Spark Operator Logs
You can define monitoring configuration in the following way when doing helm install
:
helm install spark-operator spark-operator \ --namespace
namespace
\ --set emrContainers.awsRegion=aws_region
\ --set emrContainers.monitoringConfiguration.image=log_agent_image_url
\ --set emrContainers.monitoringConfiguration.s3MonitoringConfiguration.logUri=S3_bucket_uri
\ --set emrContainers.monitoringConfiguration.cloudWatchMonitoringConfiguration.logGroupName=log_group_name
\ --set emrContainers.monitoringConfiguration.cloudWatchMonitoringConfiguration.logStreamNamePrefix=log_stream_prefix
\ --set emrContainers.monitoringConfiguration.sideCarResources.limits.cpuLimit=500m \ --set emrContainers.monitoringConfiguration.sideCarResources.limits.memoryLimit=512Mi \ --set emrContainers.monitoringConfiguration.containerLogRotationConfiguration.rotationSize=2GB \ --set emrContainers.monitoringConfiguration.containerLogRotationConfiguration.maxFilesToKeep=10 \ --set webhook.enable=true \ --set emrContainers.operatorExecutionRoleArn=operator_execution_role_arn
Monitoring configuration
The following are the available configuration options under monitoringConfiguration.

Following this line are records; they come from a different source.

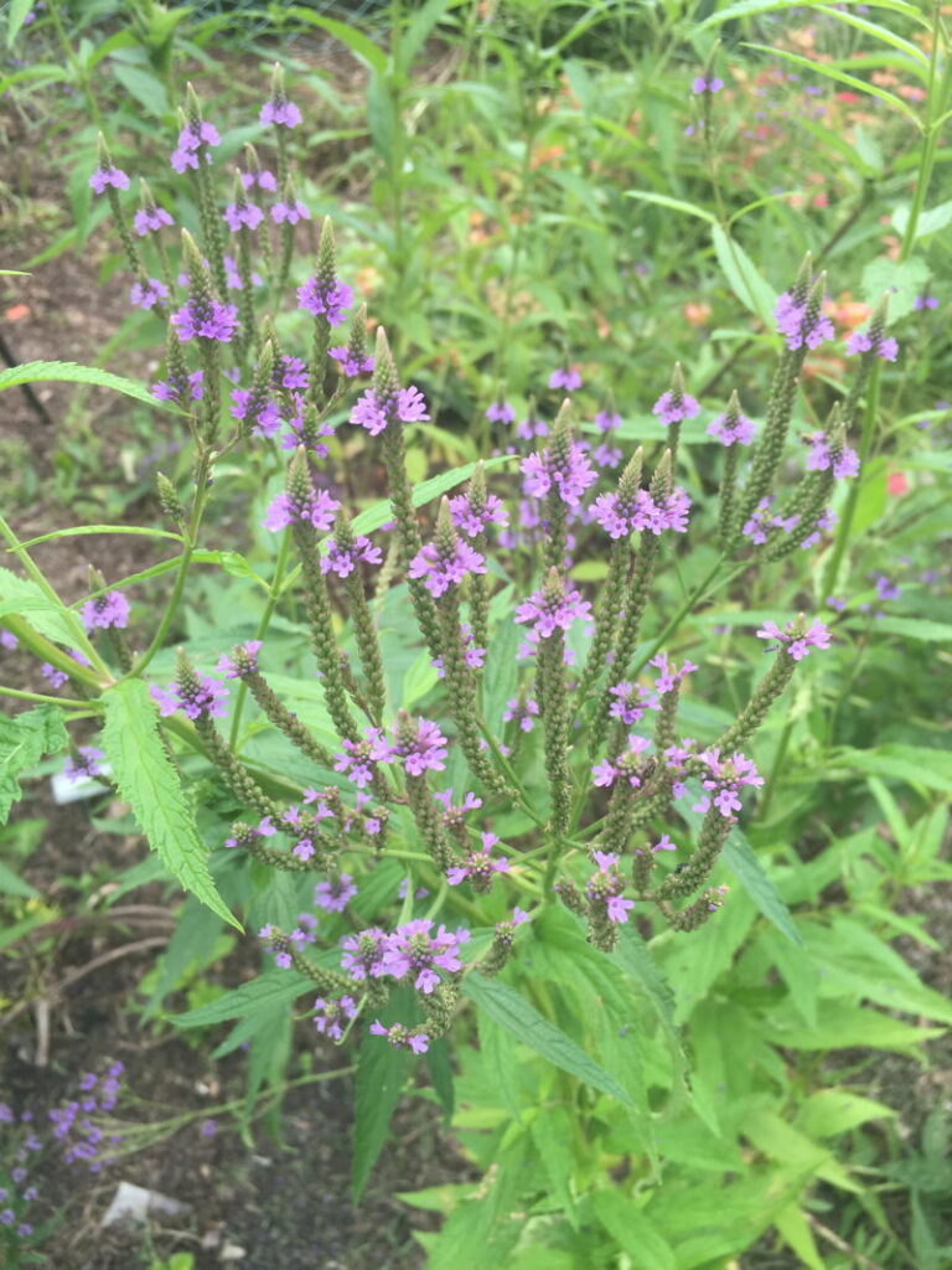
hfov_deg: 48.2
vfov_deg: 61.7
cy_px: 635
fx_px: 1063
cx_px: 476
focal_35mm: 29
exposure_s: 1/154
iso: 32
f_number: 2.2
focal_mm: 4.15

Image (optional) – Log agent image url. Will fetch by emrReleaseLabel if not provided.
s3MonitoringConfiguration – Set this option to archive to Amazon S3.
logUri – (required) – The Amazon S3 bucket path where you want to store your logs.
The following are sample formats for the Amazon S3 bucket paths, after the logs are uploaded. The first example shows no log rotation enabled.
s3://${logUri}/${POD NAME}/operator/stdout.gz s3://${logUri}/${POD NAME}/operator/stderr.gz
Log rotation enabled by default. You can see both a rotated file, with an incrementing index, and a current file, which is the same as the previous sample.
s3://${logUri}/${POD NAME}/operator/stdout_YYYYMMDD_index.gz s3://${logUri}/${POD NAME}/operator/stderr_YYYYMMDD_index.gz
cloudWatchMonitoringConfiguration – The configuration key to set up forwarding to Amazon CloudWatch.
logGroupName (required) – Name of the Amazon CloudWatch log group that you want to send logs to. The group automatically gets created if it doesn't exist.
logStreamNamePrefix (optional) – Name of the log stream that you want to send logs into. The default value is an empty string. The format in Amazon CloudWatch is as follows:
${logStreamNamePrefix}/${POD NAME}/STDOUT or STDERR
sideCarResources (optional) – The configuration key to set resource limits on the launched Fluentd sidecar container.
memoryLimit (optional) – The memory limit. Adjust according to your needs. The default is 512Mi.
cpuLimit (optional) – The CPU limit. Adjust according to your needs. The default is 500m.
containerLogRotationConfiguration (optional) – Controls the container log rotation behavior. It is enabled by default.
rotationSize (required) – Specifies file size for the log rotation. The range of possible values is from 2KB to 2GB. The numeric unit portion of the rotationSize parameter is passed as an integer. Since decimal values aren't supported, you can specify a rotation size of 1.5GB, for example, with the value 1500MB. The default is 2GB.
maxFilesToKeep (required) – Specifies the maximum number of files to retain in the container after rotation has taken place. The minimum value is 1, and the maximum value is 50. The default is 10.
After configured monitoringConfiguration, you should be able to check spark operator pod logs on an Amazon S3 bucket or Amazon CloudWatch or both. For an Amazon S3 bucket, you need to wait 2 minutes for the first log file to get flushed.
To find the logs in Amazon CloudWatch, you can navigate to the following: CloudWatch > Log groups > Log group name
>
Pod name
/operator/stderr
Or you can navigate to: CloudWatch > Log groups > Log group name
>
Pod name
/operator/stdout